▶ _Exercise objective_
Exclude the images, then return every line below exactly as written.

─── Given records

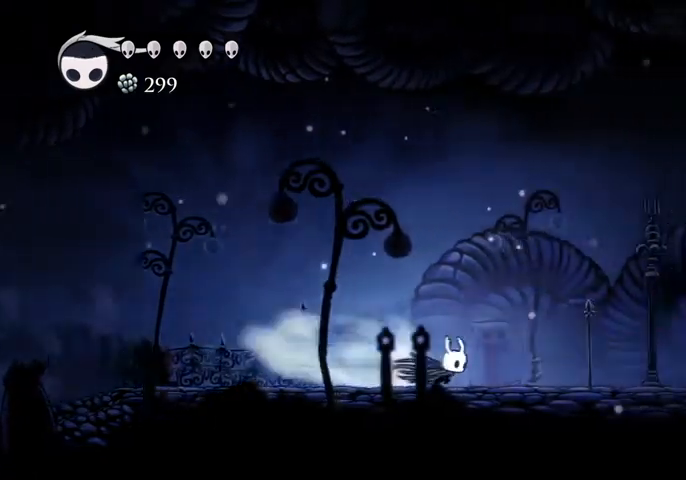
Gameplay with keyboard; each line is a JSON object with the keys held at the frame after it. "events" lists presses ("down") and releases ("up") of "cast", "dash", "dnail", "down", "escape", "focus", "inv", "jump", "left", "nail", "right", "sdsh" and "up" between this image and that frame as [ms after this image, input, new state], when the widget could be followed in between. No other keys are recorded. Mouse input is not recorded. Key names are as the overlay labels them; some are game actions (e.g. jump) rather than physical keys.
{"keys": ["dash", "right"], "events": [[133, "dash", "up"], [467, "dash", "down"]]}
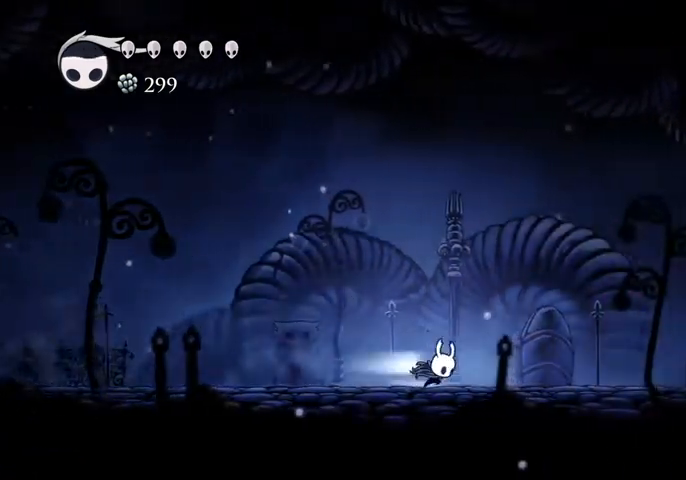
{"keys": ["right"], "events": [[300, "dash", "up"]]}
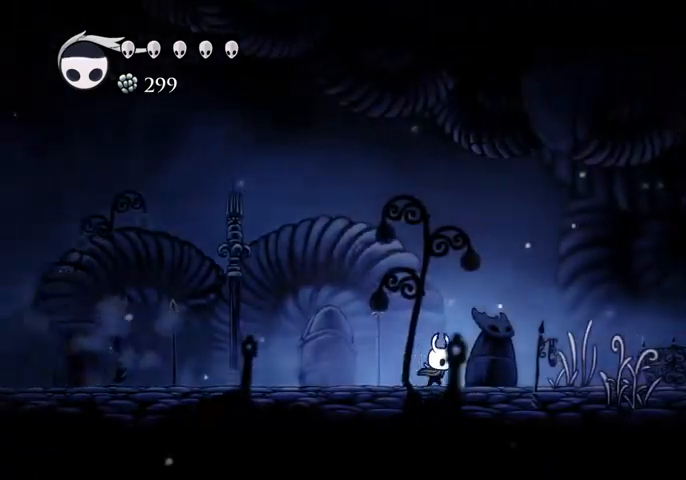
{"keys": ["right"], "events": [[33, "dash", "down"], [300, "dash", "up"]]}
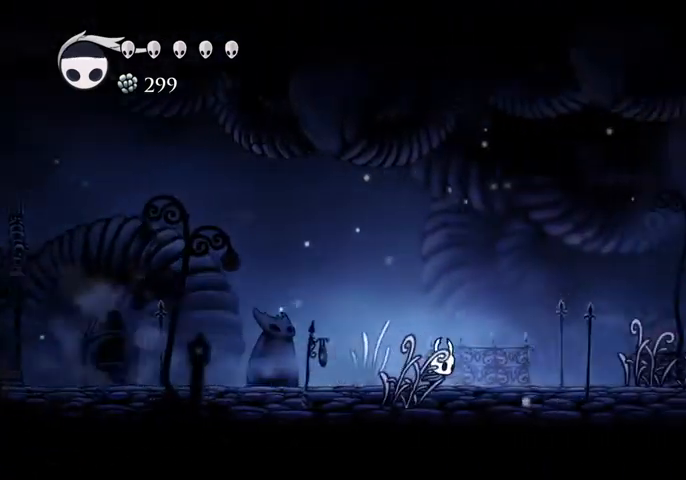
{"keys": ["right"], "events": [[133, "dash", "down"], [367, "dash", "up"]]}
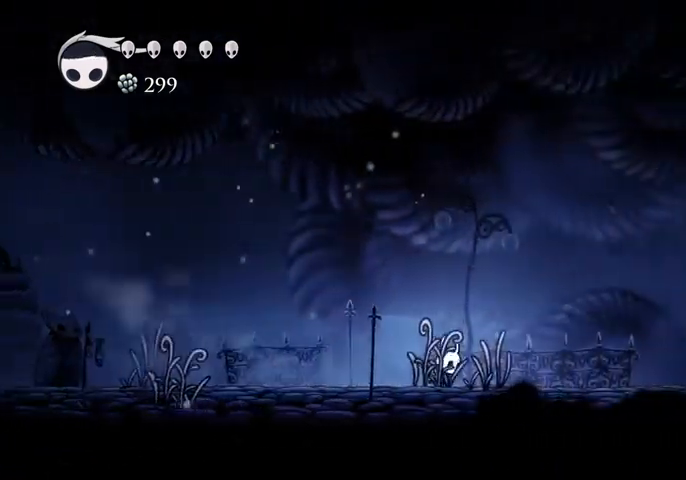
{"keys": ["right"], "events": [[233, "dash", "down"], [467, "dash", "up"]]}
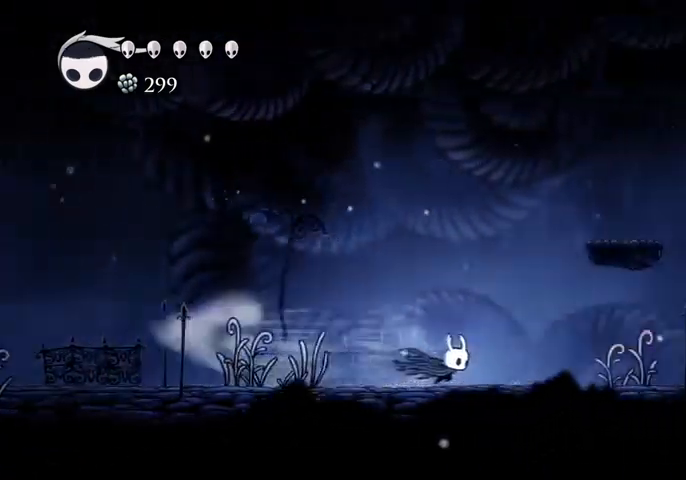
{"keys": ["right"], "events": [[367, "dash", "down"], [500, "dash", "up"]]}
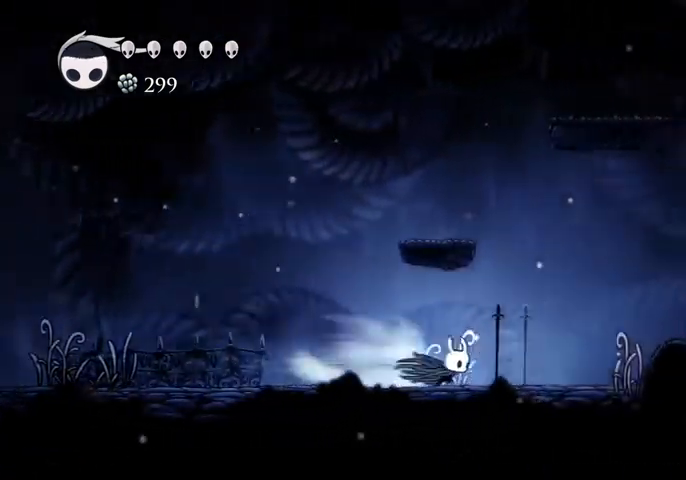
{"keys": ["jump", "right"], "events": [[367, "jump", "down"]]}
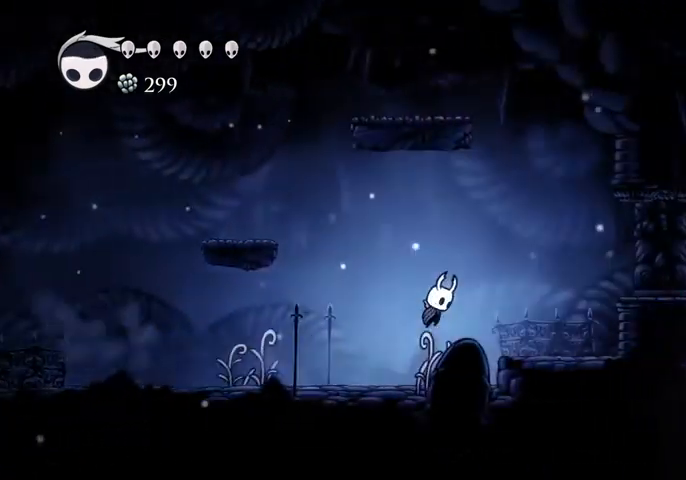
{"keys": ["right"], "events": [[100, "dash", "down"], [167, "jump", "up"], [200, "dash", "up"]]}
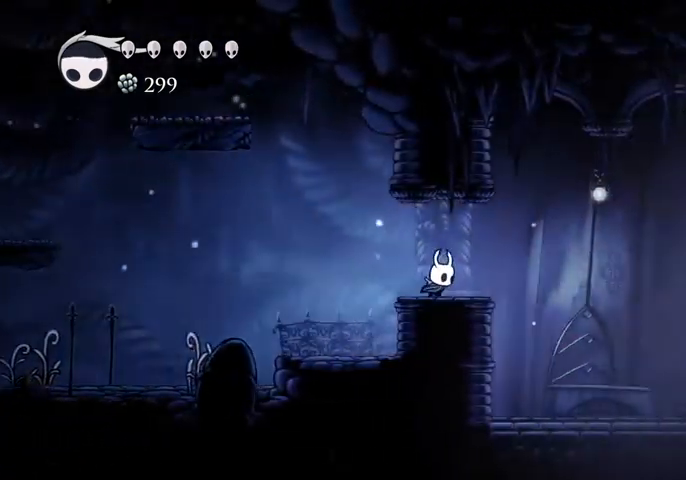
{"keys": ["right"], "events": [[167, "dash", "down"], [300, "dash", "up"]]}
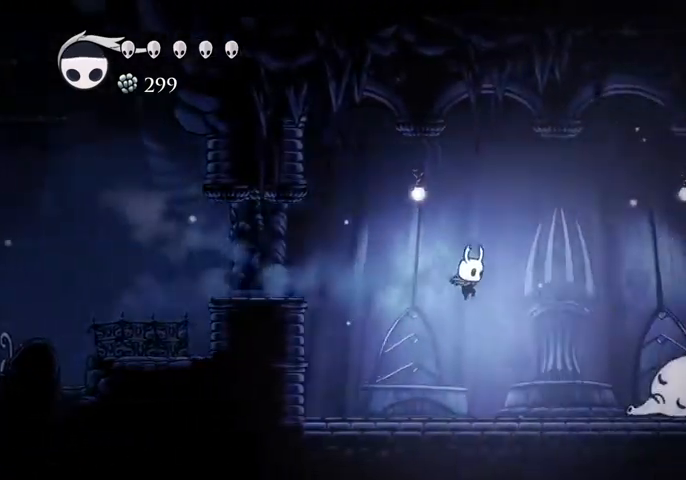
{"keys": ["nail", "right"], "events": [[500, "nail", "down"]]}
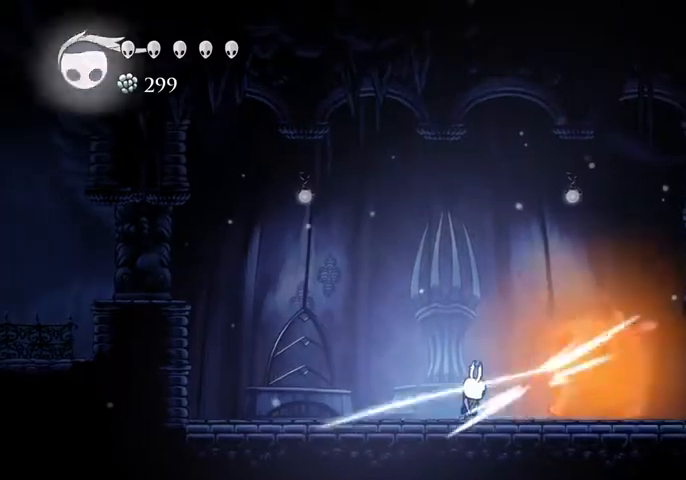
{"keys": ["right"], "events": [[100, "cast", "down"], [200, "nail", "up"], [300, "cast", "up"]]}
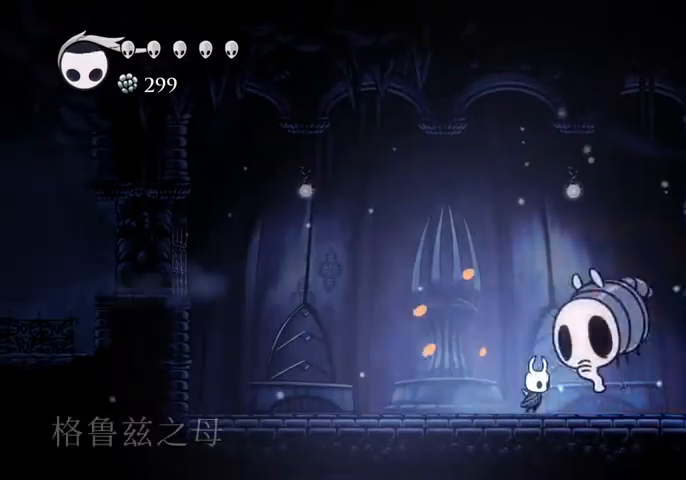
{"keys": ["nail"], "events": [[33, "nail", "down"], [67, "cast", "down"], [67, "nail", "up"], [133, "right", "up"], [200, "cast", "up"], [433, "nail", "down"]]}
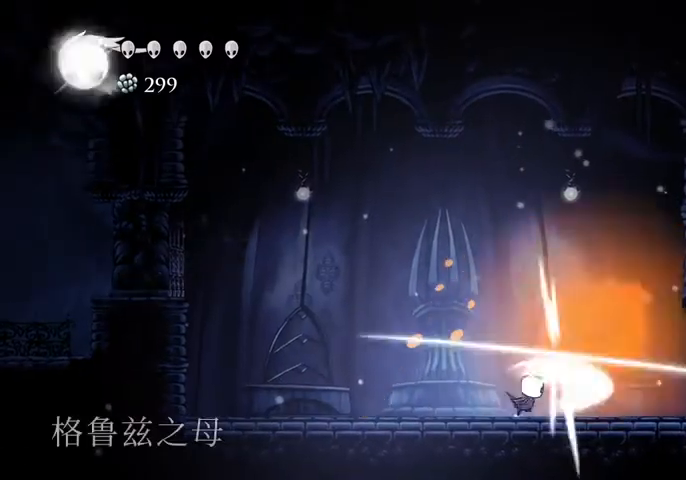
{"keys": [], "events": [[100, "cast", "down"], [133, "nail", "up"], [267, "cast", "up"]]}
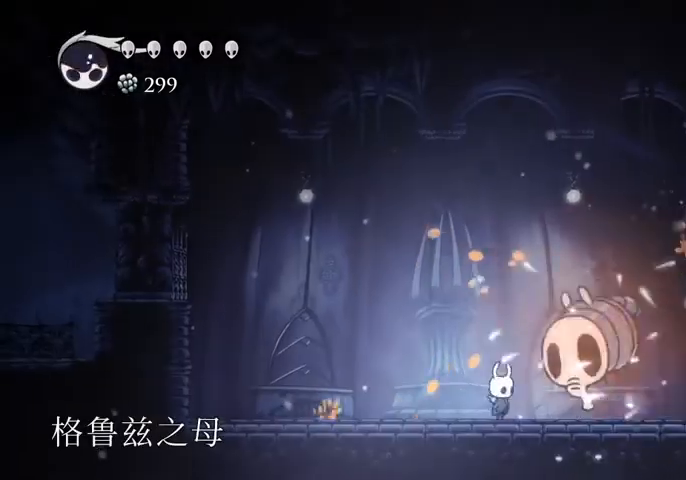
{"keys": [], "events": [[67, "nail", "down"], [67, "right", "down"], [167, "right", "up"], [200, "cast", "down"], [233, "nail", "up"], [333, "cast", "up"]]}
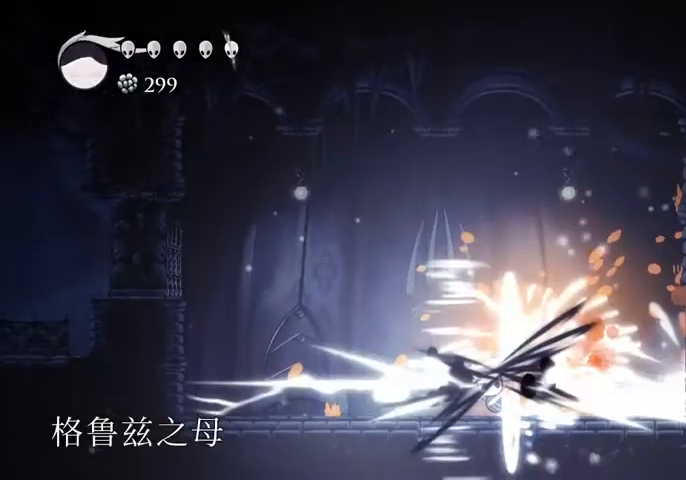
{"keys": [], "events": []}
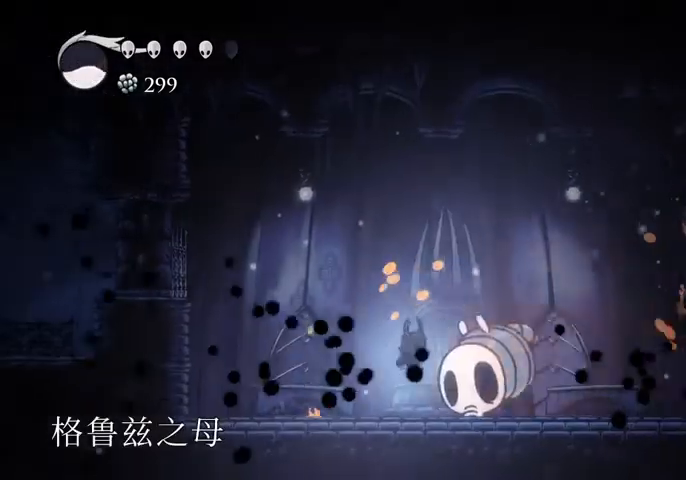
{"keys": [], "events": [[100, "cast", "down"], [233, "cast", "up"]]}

──────

▶ _Answer area_
Gameplay with keyboard; each line is a JSON object with the keys held at the frame after it. "events" lists presses ("down") and releases ("up") of "cast", "dash", "dnail", "down", "escape", "focus", "inv", "jump", "left", "nail", "right", "sdsh" and "up" between this image and that frame as [ms after this image, input, new state], when the widget could be followed in between. No other keys are recorded. Mouse input is not recorded. Key names are as the overlay labels them; some are game actions (e.g. jump) rather than physical keys.
{"keys": ["dash", "right"], "events": [[133, "dash", "up"], [467, "dash", "down"]]}
{"keys": ["right"], "events": [[300, "dash", "up"]]}
{"keys": ["right"], "events": [[33, "dash", "down"], [300, "dash", "up"]]}
{"keys": ["right"], "events": [[133, "dash", "down"], [367, "dash", "up"]]}
{"keys": ["right"], "events": [[233, "dash", "down"], [467, "dash", "up"]]}
{"keys": ["right"], "events": [[367, "dash", "down"], [500, "dash", "up"]]}
{"keys": ["jump", "right"], "events": [[367, "jump", "down"]]}
{"keys": ["right"], "events": [[100, "dash", "down"], [167, "jump", "up"], [200, "dash", "up"]]}
{"keys": ["right"], "events": [[167, "dash", "down"], [300, "dash", "up"]]}
{"keys": ["nail", "right"], "events": [[500, "nail", "down"]]}
{"keys": ["right"], "events": [[100, "cast", "down"], [200, "nail", "up"], [300, "cast", "up"]]}
{"keys": ["nail"], "events": [[33, "nail", "down"], [67, "cast", "down"], [67, "nail", "up"], [133, "right", "up"], [200, "cast", "up"], [433, "nail", "down"]]}
{"keys": [], "events": [[100, "cast", "down"], [133, "nail", "up"], [267, "cast", "up"]]}
{"keys": [], "events": [[67, "nail", "down"], [67, "right", "down"], [167, "right", "up"], [200, "cast", "down"], [233, "nail", "up"], [333, "cast", "up"]]}
{"keys": [], "events": []}
{"keys": [], "events": [[100, "cast", "down"], [233, "cast", "up"]]}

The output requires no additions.